Exercise brief.
When the line containing "right ankle: (65, 188)" appears in the data below, begin copying there and stop only after the line containing "right hip: (44, 92)".

Task data.
______________________________
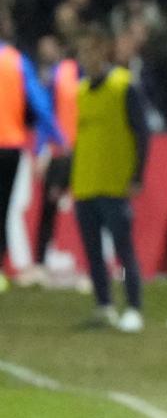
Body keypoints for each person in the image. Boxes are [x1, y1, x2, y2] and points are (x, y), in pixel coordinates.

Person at [70, 25, 149, 332]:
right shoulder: (81, 91)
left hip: (115, 183)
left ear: (104, 52)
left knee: (123, 249)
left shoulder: (123, 85)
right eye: (81, 52)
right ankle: (104, 305)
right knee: (92, 250)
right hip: (86, 183)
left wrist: (137, 174)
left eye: (91, 50)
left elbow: (141, 134)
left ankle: (134, 307)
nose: (85, 57)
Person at [0, 34, 62, 291]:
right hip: (10, 145)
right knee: (2, 210)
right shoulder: (16, 60)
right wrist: (59, 137)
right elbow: (39, 103)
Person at [23, 34, 79, 286]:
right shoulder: (58, 75)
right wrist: (41, 150)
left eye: (49, 47)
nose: (45, 51)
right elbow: (45, 115)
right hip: (62, 151)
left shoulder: (64, 74)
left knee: (62, 206)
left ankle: (44, 261)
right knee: (51, 206)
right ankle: (41, 261)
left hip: (68, 150)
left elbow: (46, 114)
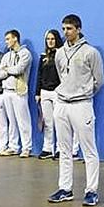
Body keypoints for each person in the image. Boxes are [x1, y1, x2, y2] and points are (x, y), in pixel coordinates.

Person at [47, 14, 104, 206]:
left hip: (82, 105)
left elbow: (99, 81)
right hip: (62, 104)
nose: (65, 32)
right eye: (63, 29)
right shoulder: (60, 53)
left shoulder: (91, 52)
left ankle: (91, 190)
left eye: (69, 29)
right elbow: (62, 75)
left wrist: (84, 92)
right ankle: (65, 188)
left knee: (89, 150)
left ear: (78, 29)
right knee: (64, 150)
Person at [0, 29, 33, 157]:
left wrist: (7, 69)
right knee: (12, 121)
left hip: (19, 91)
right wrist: (7, 70)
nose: (6, 42)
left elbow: (19, 69)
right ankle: (13, 146)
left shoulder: (25, 53)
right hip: (6, 91)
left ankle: (26, 147)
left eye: (8, 39)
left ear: (15, 39)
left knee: (23, 121)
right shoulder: (7, 55)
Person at [35, 30, 63, 159]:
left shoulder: (61, 54)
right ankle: (47, 148)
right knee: (47, 122)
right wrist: (37, 92)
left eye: (52, 39)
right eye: (48, 39)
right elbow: (39, 75)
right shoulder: (43, 56)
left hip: (57, 92)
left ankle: (60, 148)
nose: (50, 41)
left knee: (59, 121)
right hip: (44, 92)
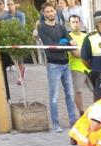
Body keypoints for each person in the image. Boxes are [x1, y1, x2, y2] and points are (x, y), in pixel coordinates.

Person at [37, 1, 78, 132]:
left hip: (65, 63)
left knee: (70, 94)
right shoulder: (41, 28)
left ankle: (73, 121)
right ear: (44, 14)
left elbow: (71, 43)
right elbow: (52, 46)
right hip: (53, 64)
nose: (50, 13)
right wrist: (65, 42)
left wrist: (66, 43)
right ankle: (55, 124)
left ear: (55, 11)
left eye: (51, 11)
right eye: (47, 12)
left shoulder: (61, 27)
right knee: (54, 96)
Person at [67, 14, 91, 116]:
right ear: (70, 24)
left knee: (97, 89)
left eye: (77, 22)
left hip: (90, 67)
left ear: (80, 23)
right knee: (78, 92)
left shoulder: (86, 36)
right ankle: (81, 112)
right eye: (73, 22)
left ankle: (98, 112)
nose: (75, 24)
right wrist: (85, 53)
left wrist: (84, 53)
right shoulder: (69, 37)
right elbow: (75, 54)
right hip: (76, 68)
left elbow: (91, 51)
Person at [2, 1, 27, 85]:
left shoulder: (21, 15)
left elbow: (22, 27)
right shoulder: (5, 16)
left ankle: (21, 76)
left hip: (19, 38)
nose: (9, 6)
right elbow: (5, 27)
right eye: (8, 5)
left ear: (15, 5)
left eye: (11, 4)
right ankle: (22, 69)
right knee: (13, 58)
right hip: (10, 39)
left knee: (19, 58)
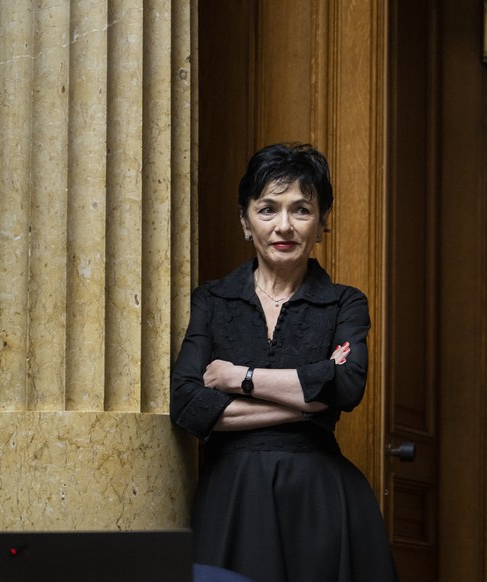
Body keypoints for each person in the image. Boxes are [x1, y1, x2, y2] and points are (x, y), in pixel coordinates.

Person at [170, 143, 399, 582]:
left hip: (320, 501)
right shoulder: (212, 301)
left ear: (322, 222)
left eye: (301, 210)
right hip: (232, 497)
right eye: (268, 209)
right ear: (244, 220)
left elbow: (346, 388)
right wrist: (307, 401)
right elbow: (186, 405)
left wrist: (242, 377)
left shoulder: (344, 303)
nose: (284, 226)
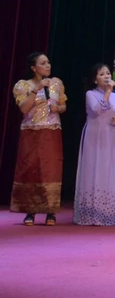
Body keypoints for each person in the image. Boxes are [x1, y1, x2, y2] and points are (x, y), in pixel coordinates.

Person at [11, 52, 68, 226]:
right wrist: (37, 89)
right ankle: (30, 210)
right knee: (32, 168)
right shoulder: (23, 85)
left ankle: (51, 211)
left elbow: (64, 105)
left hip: (51, 131)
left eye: (49, 62)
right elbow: (23, 108)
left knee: (50, 169)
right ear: (34, 68)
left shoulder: (57, 83)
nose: (48, 65)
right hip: (31, 132)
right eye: (43, 63)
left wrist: (59, 108)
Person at [74, 63, 115, 226]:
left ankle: (105, 214)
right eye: (102, 74)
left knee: (107, 170)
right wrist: (108, 92)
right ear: (95, 79)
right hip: (94, 136)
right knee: (92, 168)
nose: (106, 76)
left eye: (108, 73)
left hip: (110, 136)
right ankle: (88, 214)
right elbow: (97, 109)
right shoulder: (90, 94)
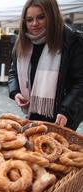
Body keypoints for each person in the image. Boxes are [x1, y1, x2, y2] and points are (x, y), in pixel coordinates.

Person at [8, 0, 83, 131]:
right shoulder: (23, 41)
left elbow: (80, 82)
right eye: (29, 19)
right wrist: (15, 92)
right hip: (33, 113)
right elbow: (13, 71)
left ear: (52, 15)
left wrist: (65, 110)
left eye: (41, 17)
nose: (34, 24)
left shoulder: (71, 40)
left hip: (63, 117)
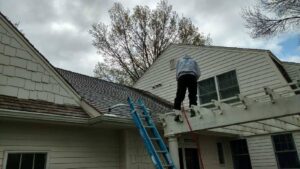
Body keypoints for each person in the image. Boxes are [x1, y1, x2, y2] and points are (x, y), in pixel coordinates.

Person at [174, 54, 200, 121]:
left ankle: (177, 113)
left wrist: (178, 78)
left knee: (180, 95)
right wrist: (195, 78)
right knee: (192, 94)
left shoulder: (179, 61)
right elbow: (198, 72)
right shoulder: (194, 61)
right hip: (192, 76)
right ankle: (193, 110)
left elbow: (177, 71)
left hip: (182, 77)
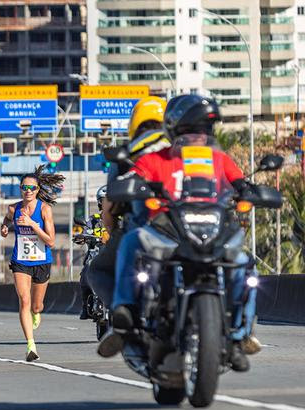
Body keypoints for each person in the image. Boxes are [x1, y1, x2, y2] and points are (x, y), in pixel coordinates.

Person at [97, 95, 255, 372]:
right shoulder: (155, 159)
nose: (197, 137)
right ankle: (124, 310)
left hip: (212, 230)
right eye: (189, 132)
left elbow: (241, 184)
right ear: (173, 131)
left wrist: (253, 192)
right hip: (169, 232)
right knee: (131, 241)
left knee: (244, 263)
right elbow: (130, 180)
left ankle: (240, 336)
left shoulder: (220, 160)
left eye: (204, 131)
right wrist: (127, 186)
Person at [86, 96, 169, 314]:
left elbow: (110, 207)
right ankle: (239, 329)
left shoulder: (126, 156)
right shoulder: (183, 151)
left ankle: (122, 312)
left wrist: (113, 232)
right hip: (190, 229)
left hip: (143, 230)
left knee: (97, 270)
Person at [1, 165, 64, 362]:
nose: (28, 191)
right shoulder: (14, 208)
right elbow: (8, 218)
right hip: (20, 261)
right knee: (24, 300)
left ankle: (37, 313)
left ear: (38, 190)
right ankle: (31, 345)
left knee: (36, 306)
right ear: (20, 189)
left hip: (41, 261)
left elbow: (51, 241)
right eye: (24, 188)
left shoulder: (44, 209)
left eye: (32, 188)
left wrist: (33, 225)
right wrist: (5, 226)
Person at [78, 187, 107, 320]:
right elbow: (84, 232)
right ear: (99, 203)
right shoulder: (93, 220)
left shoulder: (121, 220)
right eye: (104, 201)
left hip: (114, 256)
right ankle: (85, 306)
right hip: (95, 256)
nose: (107, 203)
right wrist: (81, 237)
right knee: (85, 274)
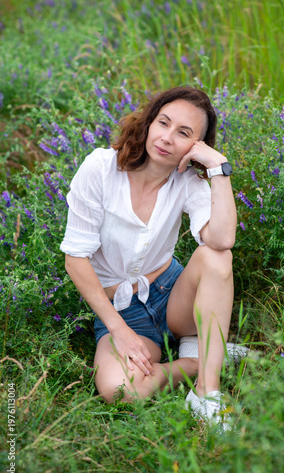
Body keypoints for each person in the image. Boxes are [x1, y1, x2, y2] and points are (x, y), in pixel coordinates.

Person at [60, 86, 241, 428]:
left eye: (184, 133)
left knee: (217, 257)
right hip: (124, 312)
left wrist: (218, 167)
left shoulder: (187, 181)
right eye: (164, 123)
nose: (167, 137)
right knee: (120, 390)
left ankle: (207, 390)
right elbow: (75, 259)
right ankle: (199, 359)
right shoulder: (100, 168)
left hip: (174, 298)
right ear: (149, 122)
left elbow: (222, 238)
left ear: (196, 147)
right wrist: (119, 329)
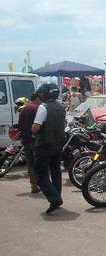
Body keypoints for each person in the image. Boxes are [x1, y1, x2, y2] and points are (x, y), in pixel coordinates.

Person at [31, 83, 66, 214]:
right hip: (58, 143)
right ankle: (57, 196)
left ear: (45, 94)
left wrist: (32, 129)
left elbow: (36, 127)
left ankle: (54, 198)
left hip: (45, 144)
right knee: (56, 171)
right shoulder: (61, 107)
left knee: (40, 173)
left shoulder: (43, 107)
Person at [17, 95, 41, 193]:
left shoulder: (23, 110)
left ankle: (34, 186)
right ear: (37, 99)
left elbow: (20, 125)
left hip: (26, 140)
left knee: (30, 164)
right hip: (36, 141)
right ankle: (44, 184)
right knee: (41, 163)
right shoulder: (38, 109)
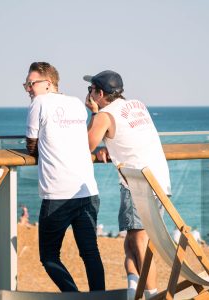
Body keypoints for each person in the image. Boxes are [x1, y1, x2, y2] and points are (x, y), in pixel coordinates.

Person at [84, 70, 171, 299]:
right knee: (133, 239)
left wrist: (93, 113)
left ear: (100, 93)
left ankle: (151, 294)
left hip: (140, 184)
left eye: (91, 90)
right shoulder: (137, 105)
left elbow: (87, 144)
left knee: (140, 241)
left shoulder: (104, 116)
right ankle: (133, 289)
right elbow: (129, 137)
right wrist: (108, 148)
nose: (89, 94)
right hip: (159, 180)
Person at [24, 62, 105, 292]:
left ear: (48, 84)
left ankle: (74, 296)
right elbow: (81, 141)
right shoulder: (76, 104)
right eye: (26, 85)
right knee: (90, 253)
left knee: (49, 256)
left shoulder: (38, 103)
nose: (28, 89)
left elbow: (32, 147)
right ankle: (98, 299)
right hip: (87, 190)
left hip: (58, 194)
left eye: (31, 84)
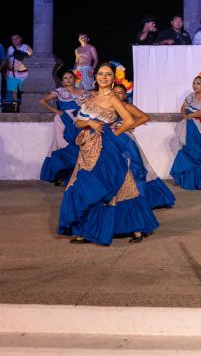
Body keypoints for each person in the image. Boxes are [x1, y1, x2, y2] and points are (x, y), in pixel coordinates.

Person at [58, 63, 159, 245]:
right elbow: (78, 122)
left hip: (107, 147)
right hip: (87, 148)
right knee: (87, 184)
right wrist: (90, 123)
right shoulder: (90, 97)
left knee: (115, 183)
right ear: (95, 76)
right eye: (101, 74)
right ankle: (88, 229)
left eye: (108, 74)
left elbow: (128, 120)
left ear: (114, 78)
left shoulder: (113, 98)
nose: (104, 77)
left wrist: (113, 134)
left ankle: (137, 228)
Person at [112, 83, 175, 209]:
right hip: (111, 140)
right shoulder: (109, 106)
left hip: (125, 140)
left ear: (125, 95)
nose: (117, 94)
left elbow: (145, 117)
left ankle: (139, 199)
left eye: (120, 92)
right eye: (115, 92)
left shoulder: (126, 106)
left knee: (133, 168)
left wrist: (129, 126)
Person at [39, 71, 87, 186]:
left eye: (70, 77)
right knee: (62, 144)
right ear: (62, 81)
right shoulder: (60, 91)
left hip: (77, 120)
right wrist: (57, 111)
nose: (68, 79)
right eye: (65, 78)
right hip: (63, 119)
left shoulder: (82, 92)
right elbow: (42, 101)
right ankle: (61, 173)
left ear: (75, 79)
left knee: (77, 144)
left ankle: (74, 175)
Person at [6, 33, 33, 102]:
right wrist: (5, 73)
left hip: (24, 73)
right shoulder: (10, 48)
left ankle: (27, 105)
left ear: (21, 39)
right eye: (13, 39)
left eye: (17, 38)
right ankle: (15, 107)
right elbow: (7, 60)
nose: (15, 40)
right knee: (14, 92)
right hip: (11, 73)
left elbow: (33, 59)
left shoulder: (26, 47)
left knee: (25, 90)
______________________________
Response area.
right ankle: (65, 188)
left knee: (89, 150)
left ear: (78, 29)
right knee: (64, 150)
Person at [0, 29, 33, 157]:
left wrist: (7, 69)
right knee: (12, 121)
left hip: (19, 91)
right wrist: (7, 70)
nose: (6, 42)
left elbow: (19, 69)
right ankle: (13, 146)
left shoulder: (25, 53)
right hip: (6, 91)
left ankle: (26, 147)
left eye: (8, 39)
left ear: (15, 39)
left knee: (23, 121)
right shoulder: (7, 55)
Person at [35, 30, 63, 159]:
left shoulder: (61, 54)
right ankle: (47, 148)
right knee: (47, 122)
right wrist: (37, 92)
left eye: (52, 39)
right eye: (48, 39)
right elbow: (39, 75)
right shoulder: (43, 56)
left hip: (57, 92)
left ankle: (60, 148)
nose: (50, 41)
left knee: (59, 121)
right hip: (44, 92)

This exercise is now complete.